Task brief:
Without the images, reproduce each line of the material exactly.

BEGIN Supplied information

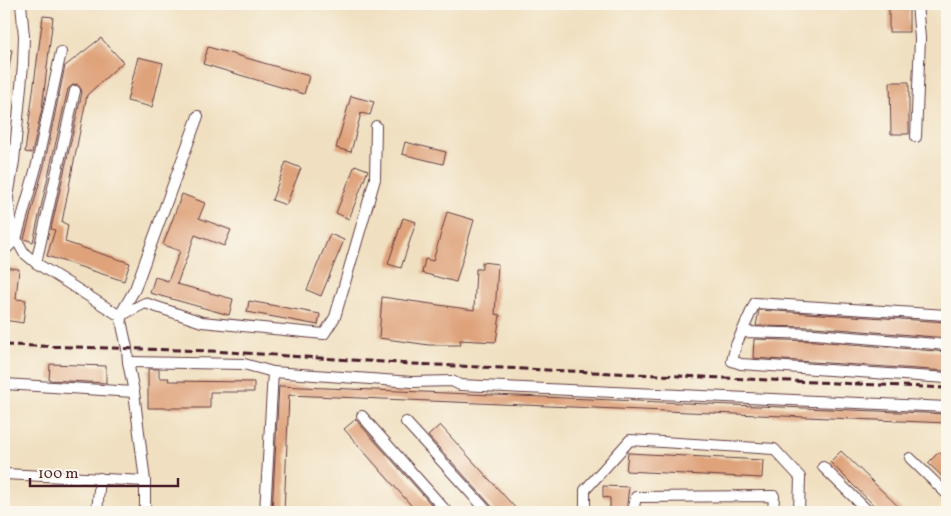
<svg xmlns="http://www.w3.org/2000/svg" width="951" height="516" viewBox="0 0 951 516" font-family="Vollkorn,serif">
<style>
.building{fill:#dfa37b}
.lines{fill:none;stroke-linecap:round;stroke-linejoin:round}
.minor-casing{stroke:#633c42;stroke-width:12}
.minor{stroke:#fff;stroke-width:10}
.rail{stroke:#4a1f2b;stroke-width:3;stroke-dasharray:8 4;stroke-linecap:butt}
</style>
<rect width="100%" height="100%" fill="#fbf7ec"/>
<filter id="ink" filterUnits="userSpaceOnUse"><feTurbulence type="fractalNoise" baseFrequency=".02" numOctaves="2"/><feDisplacementMap in="SourceGraphic" scale="10" xChannelSelector="R" yChannelSelector="G"/><feConvolveMatrix kernelMatrix="1 2 1 2 8 2 1 2 1" color-interpolation-filters="sRGB"/></filter>
<filter id="wash" filterUnits="userSpaceOnUse"><feTurbulence type="fractalNoise" baseFrequency=".0096" numOctaves="4" result="noise"/><feDisplacementMap in="SourceGraphic" scale="20" xChannelSelector="R" yChannelSelector="G"/><feGaussianBlur stdDeviation="1.12" result="paint"/><feColorMatrix in="noise" values="0 0 0 0 0 0 0 0 0 0 0 0 0 0 0 0 0 1.4 0 .05"/><feComposite in="paint" operator="in"/></filter>
<g filter="url(#wash)">
<rect width="100%" height="100%" fill="#f0e0c1"/>
<g id="blocks">
<!-- building -->
<g class="building">
<rect x="889" y="7" width="20" height="25"/>
<path d="M43 16 53 17 42 109 32 153 25 152Z"/>
<path d="M101 38 123 62 87 95 62 222 68 225 65 242 130 263 124 281 47 256 55 230 51 229 82 93 81 89 77 84 73 85 68 89 33 242 24 239 44 166 65 66Z"/>
<path d="M208 47 309 76 304 94 203 64Z"/>
<path d="M4 49 12 50 8 74H4Z"/>
<path d="M138 57 163 63 152 107 127 101Z"/>
<path d="M890 82H909V134H891Z"/>
<path d="M351 96 374 102 370 115 361 113 351 152 336 148Z"/>
<path d="M405 142 446 152 443 164 402 154Z"/>
<path d="M286 162 301 168 286 205 272 200Z"/>
<path d="M355 165 368 170 349 219 336 213Z"/>
<path d="M182 194 205 203 199 218 231 230 224 246 195 235 177 284 233 299 229 315 150 293 155 277 168 281 180 251 163 245Z"/>
<path d="M447 212 474 220 456 282 422 273 425 259 433 261Z"/>
<path d="M403 218 416 222 401 268 388 264Z"/>
<path d="M330 234 344 240 321 296 307 290Z"/>
<path d="M482 262 498 264 495 314 500 315 496 342 460 340 461 345H429L379 338 382 297 474 310 476 269H482Z"/>
<path d="M4 267 19 269 16 299 26 300 23 323 4 320Z"/>
<path d="M249 301 320 314 318 325 247 312Z"/>
<path d="M759 310 947 322V338L815 327 756 326Z"/>
<path d="M754 339 815 341 947 352V371L753 358Z"/>
<path d="M50 364 106 366V383L49 380Z"/>
<path d="M148 369H159V378H169L168 381 254 382V392H210V408H148Z"/>
<path d="M279 386 947 414V423L289 395 284 512H272Z"/>
<path d="M356 419 357 421 438 512H417L344 429Z"/>
<path d="M440 425 519 512H497L451 461 428 436Z"/>
<path d="M841 451 904 512H881L854 486 830 462Z"/>
<path d="M939 452 947 459V481L928 463Z"/>
<path d="M628 453 763 460 762 478 626 471Z"/>
<path d="M603 486 629 487 626 512H610V498L603 497Z"/>
</g>
</g>
</g>
<g filter="url(#ink)">
<use href="#blocks" fill-opacity="0" stroke="#633c42" stroke-width="1"/>
<g class="lines">
<!-- minor casing -->
<g class="minor-casing">
<g id="minor">
<path d="M21 4 24 36 23 65 14 161 8 197 10 218 16 239 24 253 36 263 120 316 127 348 128 362 134 392 145 481V512"/>
<path d="M916 137 920 38 917 4"/>
<path d="M4 251 16 239 37 164 61 52"/>
<path d="M36 263 75 91"/>
<path d="M120 315 135 289 198 116"/>
<path d="M947 315 755 303 736 345 732 361 741 364 947 378"/>
<path d="M120 316 145 303 202 322 324 334 335 317 375 179 376 126"/>
<path d="M743 332 815 334 947 345"/>
<path d="M128 362 244 364 273 372"/>
<path d="M4 384 134 392"/>
<path d="M362 416 447 512"/>
<path d="M406 422 488 512"/>
<path d="M910 458 947 494"/>
<path d="M823 467 869 512"/>
<path d="M4 474 145 481"/>
<path d="M97 512 100 478"/>
<path d="M265 512 273 372 412 382 452 381 460 385 947 407"/>
<path d="M585 512V490L630 440 774 449 800 477 799 512"/>
<path d="M633 512 636 497 774 496 773 512"/>
</g>
</g>
<!-- minor -->
<use href="#minor" class="minor"/>
<!-- rail -->
<path class="rail" d="M4 345 212 351 413 364 947 388"/>
</g>
</g>
<!-- margin -->
<rect width="951" height="516" fill="none" stroke="#fbf7ec" stroke-width="20"/>
<!-- scale -->
<path d="M30 478v8h148v-8" fill="none" stroke="#4a1f2b" stroke-width="2.5"/>
<text x="38" y="478" font-size="15" fill="#4a1f2b" stroke="#fbf7ec" stroke-width="4" paint-order="stroke">100 m</text>
</svg>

END Supplied information

Reply:
<svg xmlns="http://www.w3.org/2000/svg" width="951" height="516" viewBox="0 0 951 516" font-family="Vollkorn,serif">
<style>
.building{fill:#dfa37b}
.lines{fill:none;stroke-linecap:round;stroke-linejoin:round}
.minor-casing{stroke:#633c42;stroke-width:12}
.minor{stroke:#fff;stroke-width:10}
.rail{stroke:#4a1f2b;stroke-width:3;stroke-dasharray:8 4;stroke-linecap:butt}
</style>
<rect width="100%" height="100%" fill="#fbf7ec"/>
<filter id="ink" filterUnits="userSpaceOnUse"><feTurbulence type="fractalNoise" baseFrequency=".02" numOctaves="2"/><feDisplacementMap in="SourceGraphic" scale="10" xChannelSelector="R" yChannelSelector="G"/><feConvolveMatrix kernelMatrix="1 2 1 2 8 2 1 2 1" color-interpolation-filters="sRGB"/></filter>
<filter id="wash" filterUnits="userSpaceOnUse"><feTurbulence type="fractalNoise" baseFrequency=".0096" numOctaves="4" result="noise"/><feDisplacementMap in="SourceGraphic" scale="20" xChannelSelector="R" yChannelSelector="G"/><feGaussianBlur stdDeviation="1.12" result="paint"/><feColorMatrix in="noise" values="0 0 0 0 0 0 0 0 0 0 0 0 0 0 0 0 0 1.4 0 .05"/><feComposite in="paint" operator="in"/></filter>
<g filter="url(#wash)">
<rect width="100%" height="100%" fill="#f0e0c1"/>
<g id="blocks">
<!-- building -->
<g class="building">
<rect x="889" y="7" width="20" height="25"/>
<path d="M43 16 53 17 42 109 32 153 25 152Z"/>
<path d="M101 38 123 62 87 95 62 222 68 225 65 242 130 263 124 281 47 256 55 230 51 229 82 93 81 89 77 84 73 85 68 89 33 242 24 239 44 166 65 66Z"/>
<path d="M208 47 309 76 304 94 203 64Z"/>
<path d="M4 49 12 50 8 74H4Z"/>
<path d="M138 57 163 63 152 107 127 101Z"/>
<path d="M890 82H909V134H891Z"/>
<path d="M351 96 374 102 370 115 361 113 351 152 336 148Z"/>
<path d="M405 142 446 152 443 164 402 154Z"/>
<path d="M286 162 301 168 286 205 272 200Z"/>
<path d="M355 165 368 170 349 219 336 213Z"/>
<path d="M182 194 205 203 199 218 231 230 224 246 195 235 177 284 233 299 229 315 150 293 155 277 168 281 180 251 163 245Z"/>
<path d="M447 212 474 220 456 282 422 273 425 259 433 261Z"/>
<path d="M403 218 416 222 401 268 388 264Z"/>
<path d="M330 234 344 240 321 296 307 290Z"/>
<path d="M482 262 498 264 495 314 500 315 496 342 460 340 461 345H429L379 338 382 297 474 310 476 269H482Z"/>
<path d="M4 267 19 269 16 299 26 300 23 323 4 320Z"/>
<path d="M249 301 320 314 318 325 247 312Z"/>
<path d="M759 310 947 322V338L815 327 756 326Z"/>
<path d="M754 339 815 341 947 352V371L753 358Z"/>
<path d="M50 364 106 366V383L49 380Z"/>
<path d="M148 369H159V378H169L168 381 254 382V392H210V408H148Z"/>
<path d="M279 386 947 414V423L289 395 284 512H272Z"/>
<path d="M356 419 357 421 438 512H417L344 429Z"/>
<path d="M440 425 519 512H497L451 461 428 436Z"/>
<path d="M841 451 904 512H881L854 486 830 462Z"/>
<path d="M939 452 947 459V481L928 463Z"/>
<path d="M628 453 763 460 762 478 626 471Z"/>
<path d="M603 486 629 487 626 512H610V498L603 497Z"/>
</g>
</g>
</g>
<g filter="url(#ink)">
<use href="#blocks" fill-opacity="0" stroke="#633c42" stroke-width="1"/>
<g class="lines">
<!-- minor casing -->
<g class="minor-casing">
<g id="minor">
<path d="M21 4 24 36 23 65 14 161 8 197 10 218 16 239 24 253 36 263 120 316 127 348 128 362 134 392 145 481V512"/>
<path d="M916 137 920 38 917 4"/>
<path d="M4 251 16 239 37 164 61 52"/>
<path d="M36 263 75 91"/>
<path d="M120 315 135 289 198 116"/>
<path d="M947 315 755 303 736 345 732 361 741 364 947 378"/>
<path d="M120 316 145 303 202 322 324 334 335 317 375 179 376 126"/>
<path d="M743 332 815 334 947 345"/>
<path d="M128 362 244 364 273 372"/>
<path d="M4 384 134 392"/>
<path d="M362 416 447 512"/>
<path d="M406 422 488 512"/>
<path d="M910 458 947 494"/>
<path d="M823 467 869 512"/>
<path d="M4 474 145 481"/>
<path d="M97 512 100 478"/>
<path d="M265 512 273 372 412 382 452 381 460 385 947 407"/>
<path d="M585 512V490L630 440 774 449 800 477 799 512"/>
<path d="M633 512 636 497 774 496 773 512"/>
</g>
</g>
<!-- minor -->
<use href="#minor" class="minor"/>
<!-- rail -->
<path class="rail" d="M4 345 212 351 413 364 947 388"/>
</g>
</g>
<!-- margin -->
<rect width="951" height="516" fill="none" stroke="#fbf7ec" stroke-width="20"/>
<!-- scale -->
<path d="M30 478v8h148v-8" fill="none" stroke="#4a1f2b" stroke-width="2.5"/>
<text x="38" y="478" font-size="15" fill="#4a1f2b" stroke="#fbf7ec" stroke-width="4" paint-order="stroke">100 m</text>
</svg>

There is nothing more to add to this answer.